╭─ Data to examine

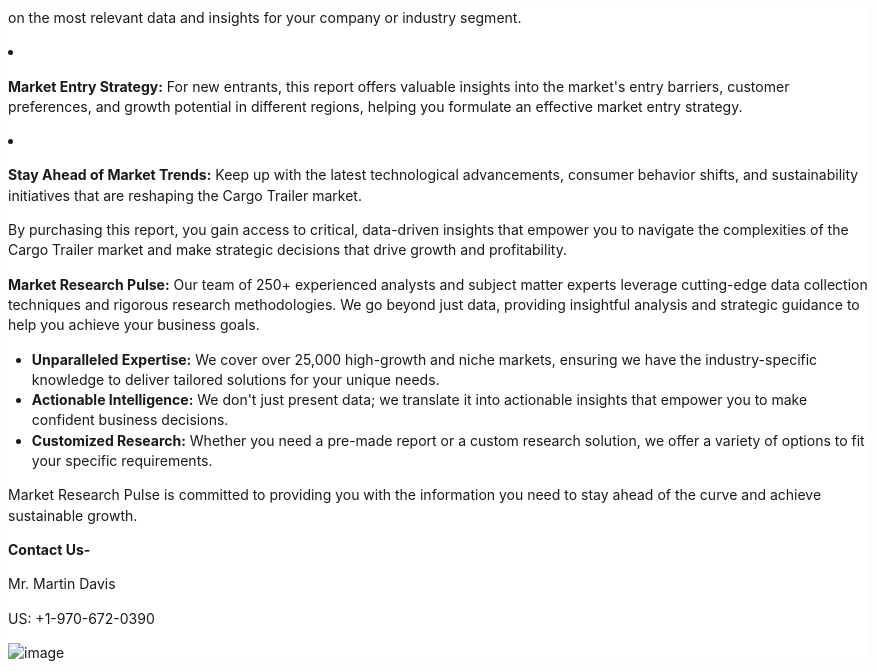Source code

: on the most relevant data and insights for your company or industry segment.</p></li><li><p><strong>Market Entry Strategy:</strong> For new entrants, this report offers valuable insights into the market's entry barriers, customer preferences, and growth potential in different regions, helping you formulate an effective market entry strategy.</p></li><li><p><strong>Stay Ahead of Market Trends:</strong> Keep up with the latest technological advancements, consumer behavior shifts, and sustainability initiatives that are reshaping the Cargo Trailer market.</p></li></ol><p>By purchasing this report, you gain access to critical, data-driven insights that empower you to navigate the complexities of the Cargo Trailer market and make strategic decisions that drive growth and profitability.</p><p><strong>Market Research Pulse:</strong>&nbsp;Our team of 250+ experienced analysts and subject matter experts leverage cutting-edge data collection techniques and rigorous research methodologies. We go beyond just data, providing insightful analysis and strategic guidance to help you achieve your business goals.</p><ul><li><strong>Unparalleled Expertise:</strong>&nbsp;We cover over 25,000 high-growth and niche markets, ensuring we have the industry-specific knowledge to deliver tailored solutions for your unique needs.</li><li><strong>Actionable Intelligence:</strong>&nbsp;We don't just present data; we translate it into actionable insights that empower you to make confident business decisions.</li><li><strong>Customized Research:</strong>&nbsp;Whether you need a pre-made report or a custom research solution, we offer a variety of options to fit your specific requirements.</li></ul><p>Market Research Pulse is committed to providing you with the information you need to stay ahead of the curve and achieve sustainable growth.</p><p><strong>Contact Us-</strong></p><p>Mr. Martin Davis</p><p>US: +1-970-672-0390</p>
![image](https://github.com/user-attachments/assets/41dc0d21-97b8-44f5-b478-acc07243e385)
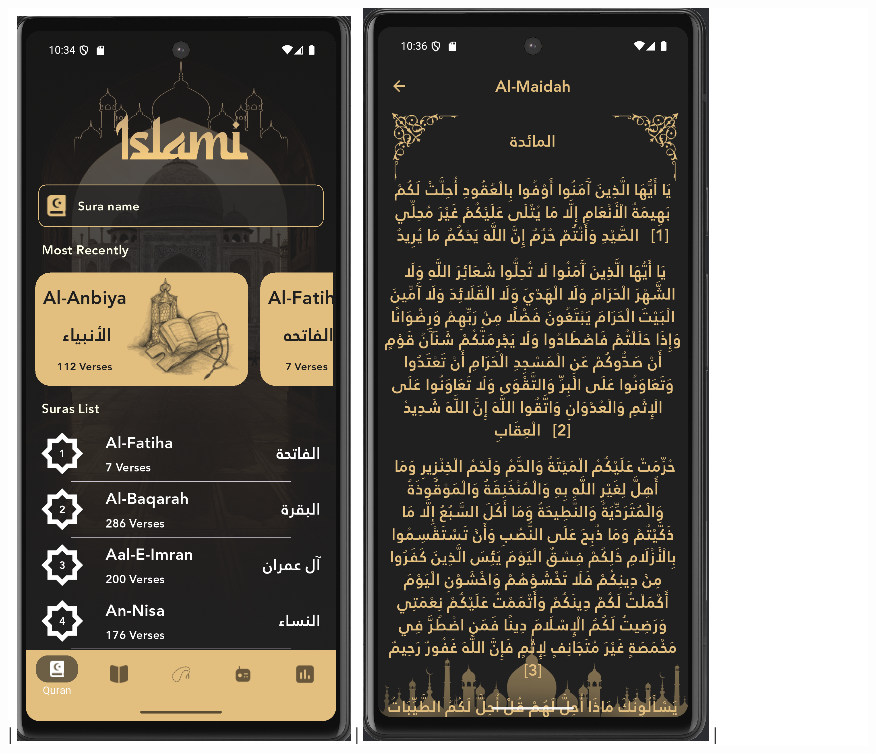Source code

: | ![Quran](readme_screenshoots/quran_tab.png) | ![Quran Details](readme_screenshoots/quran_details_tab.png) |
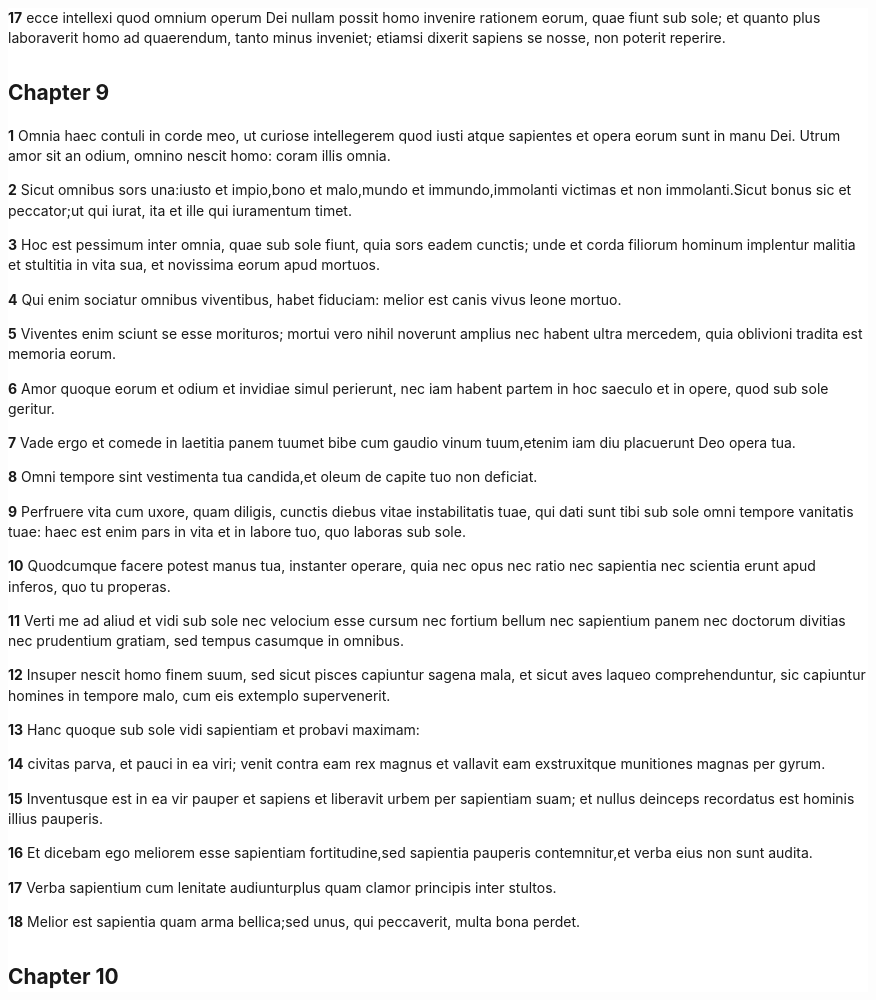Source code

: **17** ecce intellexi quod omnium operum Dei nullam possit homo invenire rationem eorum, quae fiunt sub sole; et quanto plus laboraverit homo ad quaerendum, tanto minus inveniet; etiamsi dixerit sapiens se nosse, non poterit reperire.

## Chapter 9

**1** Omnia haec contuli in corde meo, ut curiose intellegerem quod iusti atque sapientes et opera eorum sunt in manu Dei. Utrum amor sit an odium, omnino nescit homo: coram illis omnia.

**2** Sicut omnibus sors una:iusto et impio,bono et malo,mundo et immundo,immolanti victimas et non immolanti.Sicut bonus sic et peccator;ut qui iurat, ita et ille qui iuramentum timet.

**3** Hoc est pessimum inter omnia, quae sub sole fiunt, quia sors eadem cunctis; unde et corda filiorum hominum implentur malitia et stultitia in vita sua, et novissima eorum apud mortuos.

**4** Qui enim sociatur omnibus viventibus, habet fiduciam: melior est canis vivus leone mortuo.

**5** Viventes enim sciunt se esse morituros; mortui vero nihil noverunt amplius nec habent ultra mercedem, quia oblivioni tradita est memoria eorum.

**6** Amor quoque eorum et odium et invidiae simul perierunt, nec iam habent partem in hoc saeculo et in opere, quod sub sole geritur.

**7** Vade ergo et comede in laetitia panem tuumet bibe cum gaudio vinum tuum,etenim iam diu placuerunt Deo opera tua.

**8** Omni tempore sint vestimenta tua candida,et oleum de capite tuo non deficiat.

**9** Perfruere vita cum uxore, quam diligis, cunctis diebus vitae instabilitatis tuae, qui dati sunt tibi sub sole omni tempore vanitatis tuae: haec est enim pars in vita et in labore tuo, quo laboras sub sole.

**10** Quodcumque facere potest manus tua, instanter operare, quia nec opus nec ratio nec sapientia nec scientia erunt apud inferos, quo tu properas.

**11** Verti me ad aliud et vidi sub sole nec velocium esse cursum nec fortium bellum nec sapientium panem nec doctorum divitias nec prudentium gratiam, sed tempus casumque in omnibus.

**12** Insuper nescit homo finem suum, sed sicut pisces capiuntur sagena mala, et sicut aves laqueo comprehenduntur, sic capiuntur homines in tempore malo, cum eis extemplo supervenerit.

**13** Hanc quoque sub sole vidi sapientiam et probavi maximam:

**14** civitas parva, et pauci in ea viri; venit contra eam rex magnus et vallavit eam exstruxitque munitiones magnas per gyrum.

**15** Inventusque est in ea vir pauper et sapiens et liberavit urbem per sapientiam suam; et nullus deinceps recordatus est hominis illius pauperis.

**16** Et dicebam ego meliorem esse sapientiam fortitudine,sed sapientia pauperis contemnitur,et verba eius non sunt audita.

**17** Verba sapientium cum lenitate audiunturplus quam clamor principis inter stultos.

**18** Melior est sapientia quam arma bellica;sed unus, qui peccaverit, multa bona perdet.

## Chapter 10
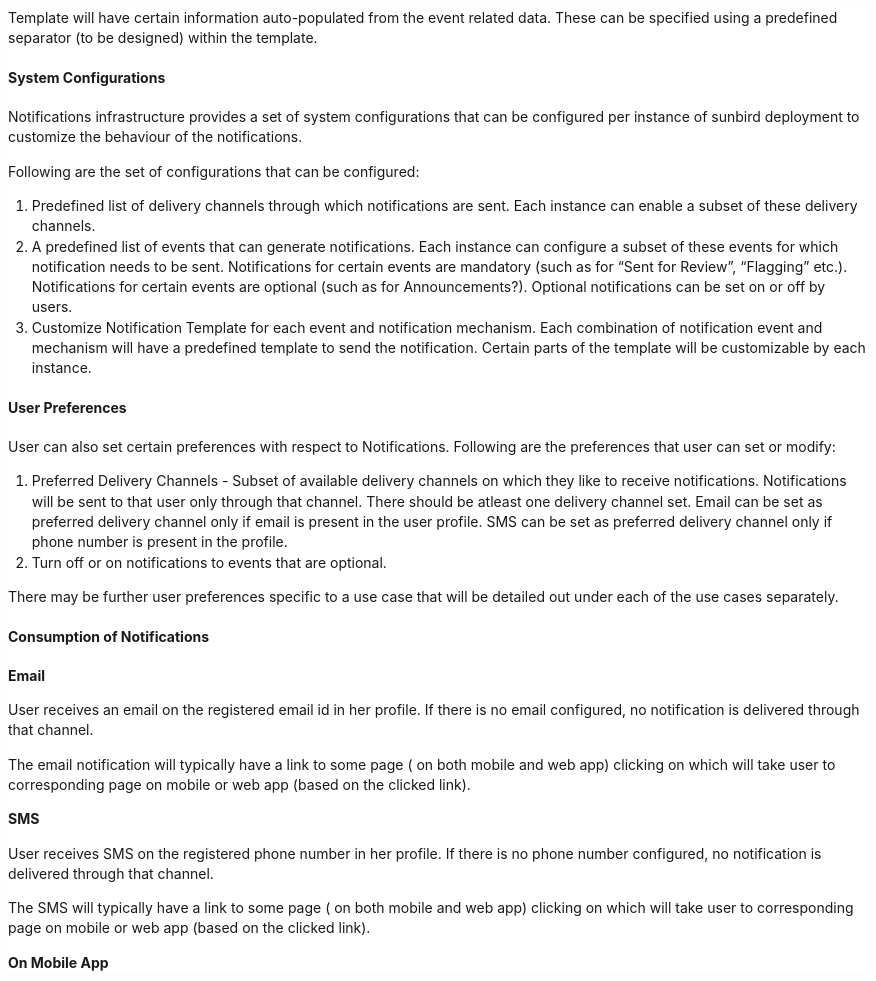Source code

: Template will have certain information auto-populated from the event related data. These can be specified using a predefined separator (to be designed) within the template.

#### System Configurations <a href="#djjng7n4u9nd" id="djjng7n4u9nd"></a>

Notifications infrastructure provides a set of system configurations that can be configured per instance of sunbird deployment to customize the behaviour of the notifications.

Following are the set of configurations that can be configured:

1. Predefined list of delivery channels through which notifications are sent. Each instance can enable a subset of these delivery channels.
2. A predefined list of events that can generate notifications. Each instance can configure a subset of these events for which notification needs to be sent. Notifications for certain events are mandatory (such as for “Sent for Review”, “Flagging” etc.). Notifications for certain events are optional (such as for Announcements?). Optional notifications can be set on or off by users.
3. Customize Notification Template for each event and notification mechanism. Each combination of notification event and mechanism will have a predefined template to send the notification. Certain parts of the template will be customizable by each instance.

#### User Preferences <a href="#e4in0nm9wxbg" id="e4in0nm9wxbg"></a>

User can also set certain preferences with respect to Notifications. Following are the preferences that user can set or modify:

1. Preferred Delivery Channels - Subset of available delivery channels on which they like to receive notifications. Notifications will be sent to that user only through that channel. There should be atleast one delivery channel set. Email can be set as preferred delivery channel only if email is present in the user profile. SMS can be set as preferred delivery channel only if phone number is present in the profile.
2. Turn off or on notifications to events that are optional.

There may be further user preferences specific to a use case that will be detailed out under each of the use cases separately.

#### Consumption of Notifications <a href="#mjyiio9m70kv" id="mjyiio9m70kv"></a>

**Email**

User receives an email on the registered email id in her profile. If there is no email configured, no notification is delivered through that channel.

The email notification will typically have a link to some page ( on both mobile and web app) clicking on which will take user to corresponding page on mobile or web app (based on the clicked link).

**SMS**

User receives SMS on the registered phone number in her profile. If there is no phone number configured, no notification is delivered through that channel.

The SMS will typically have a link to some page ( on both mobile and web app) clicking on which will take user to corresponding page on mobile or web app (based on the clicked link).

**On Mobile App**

╰─

Copy every one of the records above word for word, omitting the pictures.

**Your response**.
Source code

: on the most relevant data and insights for your company or industry segment.</p></li><li><p><strong>Market Entry Strategy:</strong> For new entrants, this report offers valuable insights into the market's entry barriers, customer preferences, and growth potential in different regions, helping you formulate an effective market entry strategy.</p></li><li><p><strong>Stay Ahead of Market Trends:</strong> Keep up with the latest technological advancements, consumer behavior shifts, and sustainability initiatives that are reshaping the Cargo Trailer market.</p></li></ol><p>By purchasing this report, you gain access to critical, data-driven insights that empower you to navigate the complexities of the Cargo Trailer market and make strategic decisions that drive growth and profitability.</p><p><strong>Market Research Pulse:</strong>&nbsp;Our team of 250+ experienced analysts and subject matter experts leverage cutting-edge data collection techniques and rigorous research methodologies. We go beyond just data, providing insightful analysis and strategic guidance to help you achieve your business goals.</p><ul><li><strong>Unparalleled Expertise:</strong>&nbsp;We cover over 25,000 high-growth and niche markets, ensuring we have the industry-specific knowledge to deliver tailored solutions for your unique needs.</li><li><strong>Actionable Intelligence:</strong>&nbsp;We don't just present data; we translate it into actionable insights that empower you to make confident business decisions.</li><li><strong>Customized Research:</strong>&nbsp;Whether you need a pre-made report or a custom research solution, we offer a variety of options to fit your specific requirements.</li></ul><p>Market Research Pulse is committed to providing you with the information you need to stay ahead of the curve and achieve sustainable growth.</p><p><strong>Contact Us-</strong></p><p>Mr. Martin Davis</p><p>US: +1-970-672-0390</p>
![image](https://github.com/user-attachments/assets/41dc0d21-97b8-44f5-b478-acc07243e385)
Source code

: | ![Quran](readme_screenshoots/quran_tab.png) | ![Quran Details](readme_screenshoots/quran_details_tab.png) |
Source code

: **17** ecce intellexi quod omnium operum Dei nullam possit homo invenire rationem eorum, quae fiunt sub sole; et quanto plus laboraverit homo ad quaerendum, tanto minus inveniet; etiamsi dixerit sapiens se nosse, non poterit reperire.

## Chapter 9

**1** Omnia haec contuli in corde meo, ut curiose intellegerem quod iusti atque sapientes et opera eorum sunt in manu Dei. Utrum amor sit an odium, omnino nescit homo: coram illis omnia.

**2** Sicut omnibus sors una:iusto et impio,bono et malo,mundo et immundo,immolanti victimas et non immolanti.Sicut bonus sic et peccator;ut qui iurat, ita et ille qui iuramentum timet.

**3** Hoc est pessimum inter omnia, quae sub sole fiunt, quia sors eadem cunctis; unde et corda filiorum hominum implentur malitia et stultitia in vita sua, et novissima eorum apud mortuos.

**4** Qui enim sociatur omnibus viventibus, habet fiduciam: melior est canis vivus leone mortuo.

**5** Viventes enim sciunt se esse morituros; mortui vero nihil noverunt amplius nec habent ultra mercedem, quia oblivioni tradita est memoria eorum.

**6** Amor quoque eorum et odium et invidiae simul perierunt, nec iam habent partem in hoc saeculo et in opere, quod sub sole geritur.

**7** Vade ergo et comede in laetitia panem tuumet bibe cum gaudio vinum tuum,etenim iam diu placuerunt Deo opera tua.

**8** Omni tempore sint vestimenta tua candida,et oleum de capite tuo non deficiat.

**9** Perfruere vita cum uxore, quam diligis, cunctis diebus vitae instabilitatis tuae, qui dati sunt tibi sub sole omni tempore vanitatis tuae: haec est enim pars in vita et in labore tuo, quo laboras sub sole.

**10** Quodcumque facere potest manus tua, instanter operare, quia nec opus nec ratio nec sapientia nec scientia erunt apud inferos, quo tu properas.

**11** Verti me ad aliud et vidi sub sole nec velocium esse cursum nec fortium bellum nec sapientium panem nec doctorum divitias nec prudentium gratiam, sed tempus casumque in omnibus.

**12** Insuper nescit homo finem suum, sed sicut pisces capiuntur sagena mala, et sicut aves laqueo comprehenduntur, sic capiuntur homines in tempore malo, cum eis extemplo supervenerit.

**13** Hanc quoque sub sole vidi sapientiam et probavi maximam:

**14** civitas parva, et pauci in ea viri; venit contra eam rex magnus et vallavit eam exstruxitque munitiones magnas per gyrum.

**15** Inventusque est in ea vir pauper et sapiens et liberavit urbem per sapientiam suam; et nullus deinceps recordatus est hominis illius pauperis.

**16** Et dicebam ego meliorem esse sapientiam fortitudine,sed sapientia pauperis contemnitur,et verba eius non sunt audita.

**17** Verba sapientium cum lenitate audiunturplus quam clamor principis inter stultos.

**18** Melior est sapientia quam arma bellica;sed unus, qui peccaverit, multa bona perdet.

## Chapter 10
Source code

: Template will have certain information auto-populated from the event related data. These can be specified using a predefined separator (to be designed) within the template.

#### System Configurations <a href="#djjng7n4u9nd" id="djjng7n4u9nd"></a>

Notifications infrastructure provides a set of system configurations that can be configured per instance of sunbird deployment to customize the behaviour of the notifications.

Following are the set of configurations that can be configured:

1. Predefined list of delivery channels through which notifications are sent. Each instance can enable a subset of these delivery channels.
2. A predefined list of events that can generate notifications. Each instance can configure a subset of these events for which notification needs to be sent. Notifications for certain events are mandatory (such as for “Sent for Review”, “Flagging” etc.). Notifications for certain events are optional (such as for Announcements?). Optional notifications can be set on or off by users.
3. Customize Notification Template for each event and notification mechanism. Each combination of notification event and mechanism will have a predefined template to send the notification. Certain parts of the template will be customizable by each instance.

#### User Preferences <a href="#e4in0nm9wxbg" id="e4in0nm9wxbg"></a>

User can also set certain preferences with respect to Notifications. Following are the preferences that user can set or modify:

1. Preferred Delivery Channels - Subset of available delivery channels on which they like to receive notifications. Notifications will be sent to that user only through that channel. There should be atleast one delivery channel set. Email can be set as preferred delivery channel only if email is present in the user profile. SMS can be set as preferred delivery channel only if phone number is present in the profile.
2. Turn off or on notifications to events that are optional.

There may be further user preferences specific to a use case that will be detailed out under each of the use cases separately.

#### Consumption of Notifications <a href="#mjyiio9m70kv" id="mjyiio9m70kv"></a>

**Email**

User receives an email on the registered email id in her profile. If there is no email configured, no notification is delivered through that channel.

The email notification will typically have a link to some page ( on both mobile and web app) clicking on which will take user to corresponding page on mobile or web app (based on the clicked link).

**SMS**

User receives SMS on the registered phone number in her profile. If there is no phone number configured, no notification is delivered through that channel.

The SMS will typically have a link to some page ( on both mobile and web app) clicking on which will take user to corresponding page on mobile or web app (based on the clicked link).

**On Mobile App**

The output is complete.